Graham Pertre and the young stowe in unity
Check out Dahon Pao, one of the most expensive and famous oolongs from Fujian Province. That alone produces a complicated, slightly sweet, remaining aftertaste. However, once fermented, the notes tend to collide instead of harmony. Conversely, more routine varieties like Wen Shanba Ozone, a lightly oxidized, mellow oolong tea commonly consumed in Taiwan, grow out and bloom in nets of orchid and watermelon notes upon fermentation.
As far as microbial research in this field is concerned, kombucha is still in its early stages.
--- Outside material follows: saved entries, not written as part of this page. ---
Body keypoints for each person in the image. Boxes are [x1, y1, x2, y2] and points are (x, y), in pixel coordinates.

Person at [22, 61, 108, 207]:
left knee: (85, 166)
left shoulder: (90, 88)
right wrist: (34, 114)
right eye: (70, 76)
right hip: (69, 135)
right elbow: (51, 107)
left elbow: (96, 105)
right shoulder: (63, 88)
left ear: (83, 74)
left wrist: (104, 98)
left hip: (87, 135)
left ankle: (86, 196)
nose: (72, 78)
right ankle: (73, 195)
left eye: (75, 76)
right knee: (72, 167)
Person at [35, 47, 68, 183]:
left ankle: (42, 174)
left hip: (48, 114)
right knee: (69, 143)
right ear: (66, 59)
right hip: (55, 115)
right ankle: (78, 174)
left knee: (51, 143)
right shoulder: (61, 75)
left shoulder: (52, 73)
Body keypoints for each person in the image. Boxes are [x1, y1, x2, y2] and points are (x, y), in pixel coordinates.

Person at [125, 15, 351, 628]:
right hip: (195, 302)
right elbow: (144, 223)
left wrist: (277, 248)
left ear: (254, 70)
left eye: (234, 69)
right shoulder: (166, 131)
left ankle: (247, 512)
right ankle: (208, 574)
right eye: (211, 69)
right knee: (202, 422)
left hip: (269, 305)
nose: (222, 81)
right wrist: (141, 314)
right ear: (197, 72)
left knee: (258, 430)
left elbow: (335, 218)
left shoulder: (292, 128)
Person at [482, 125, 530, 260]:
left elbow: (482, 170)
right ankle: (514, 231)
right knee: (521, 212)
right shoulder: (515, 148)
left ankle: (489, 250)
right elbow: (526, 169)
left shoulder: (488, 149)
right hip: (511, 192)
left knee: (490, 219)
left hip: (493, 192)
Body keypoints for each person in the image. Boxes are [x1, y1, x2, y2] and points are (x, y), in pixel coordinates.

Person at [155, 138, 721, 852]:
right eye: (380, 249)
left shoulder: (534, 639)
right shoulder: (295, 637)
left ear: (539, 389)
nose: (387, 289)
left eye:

Harvard PhD student Karo Polo and Basque Cooking Center the study Microbiology and kombucha “the wine and beer industry is very powerful because it invested a lot of money in research,” says Polo. “But that didn’t happen in kombucha. It was a drink that some people in Arizona drank and tasted like, “Oh, this is magic.” ”
in Ama Brewery In the Basque country where Polo conducts graduate studies, Kombucha is undergoing transformation again. From the beginning, Ama co-founders Ramon Perisé and Dani Lasa preferred the label “Pét-Nat Teas.”“A term borrowing language from the natural wine world. “Forget the label “kombucha,” says Polo.
Back in Brooklyn, Stowe feels he can no longer be seen in the kombucha rules. Like AMA, Unified Ferments is moving away from product labeling as Kombucha. Instead, Stowe prefers the term “fermented tea.” This is a subtle but critical swap that shows both respect for the basic ingredients and respect from a sweet commercial taste like kombucha croy. “The industry hasn’t come up with good conditions for these new things,” Stowe says. “We’re always fighting the conditions of the Booze industry.”
Recently, the team continues to strengthen production and interact with new collaborators (and recently, along with Japanese tea suppliers. kettle), expands the vision of fermented tea to accommodate kombucha lovers and skeptics, not just as a substitute for soda, but also as a serious and festive drink in itself.
“We love it when people say, ‘I hate kombucha, but this doesn’t taste good,'” says Stowe. “Well, we didn’t want that.”